Dr David Binnie and Dr Jan Brooks will jointly take up the vacant £100,000 post with a house looking to the Paps of Jura, which, with Islay, is the third in this spectacular island group.

The real gold mine in the appointment lies in the fact that Dr Binnie and Dr Brooks have been coming to Colonsay on holiday for a very long time. They know and love the island and the islanders, who know them well, could not be more delighted. David Binnie actually worked on a Colonsay farm as a youngster and his sister and brother-in-law (the McNicholls) run Colonsay’s general store.

In a dream appointment, the two doctors get to live in place they already love and to work together in providing a common service. The islanders of Colonsay not only already know their new GPs but can set aside worries abut how newcomers might cope with the specifics of life in a remote island community.

They also see the strengths of the job-share. Island GPs have to be much more widely skilled and experienced than their mainland counterparts.
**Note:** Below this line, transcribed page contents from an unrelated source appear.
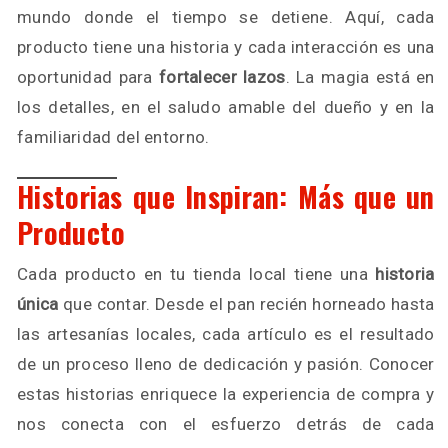
mundo donde el tiempo se detiene. Aquí, cada
producto tiene una historia y cada interacción es una
oportunidad para
fortalecer lazos
. La magia está en
los detalles, en el saludo amable del dueño y en la
familiaridad del entorno.
Historias que Inspiran: Más que un
Producto
Cada producto en tu tienda local tiene una
historia
única
que contar. Desde el pan recién horneado hasta
las artesanías locales, cada artículo es el resultado
de un proceso lleno de dedicación y pasión. Conocer
estas historias enriquece la experiencia de compra y
nos conecta con el esfuerzo detrás de cada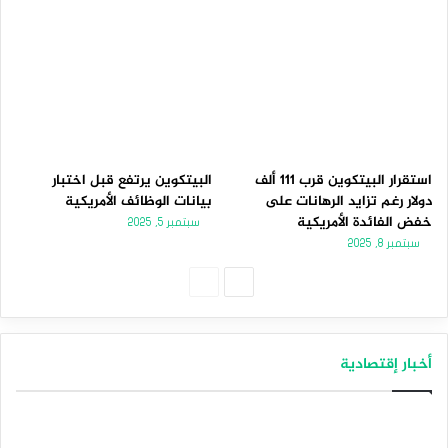
استقرار البيتكوين قرب 111 ألف
البيتكوين يرتفع قبل اختبار
دولار رغم تزايد الرهانات على
بيانات الوظائف الأمريكية
خفض الفائدة الأمريكية
سبتمبر 5, 2025
سبتمبر 8, 2025
الصفحة
الصفحة
التالية
السابقة
أخبار إقتصادية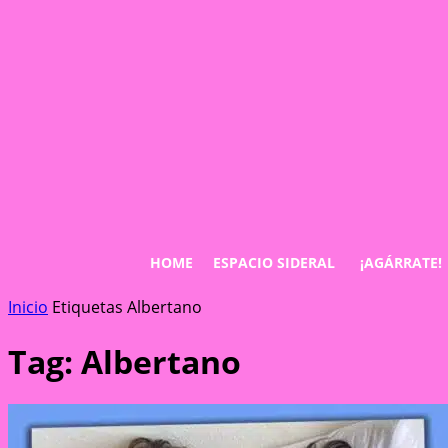
HOME
ESPACIO SIDERAL
¡AGÁRRATE!
Inicio
Etiquetas
Albertano
Tag: Albertano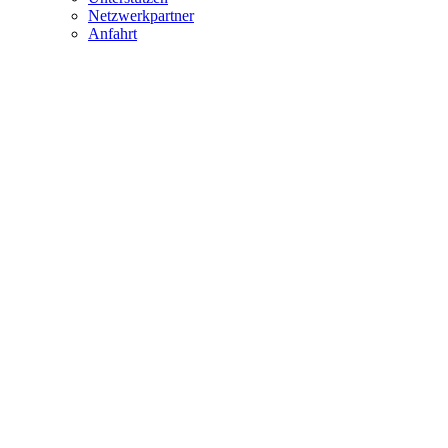
Netzwerkpartner
Anfahrt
Because of the remoteness and the intervention of adverse weather conditions that can delay the arrival of external assistance or evacuation,  they have to be able and prepared to carry out emergency procedures as necessary. Moreover the spectrum they have to cover is extended by the swelling of the island’s population to around 700 in the summer months.

Dr Binnie and Dr Brooks feel that this appointment has come at a good point in their own careers and it has certainly come as an unexpected bonus to Colonsay.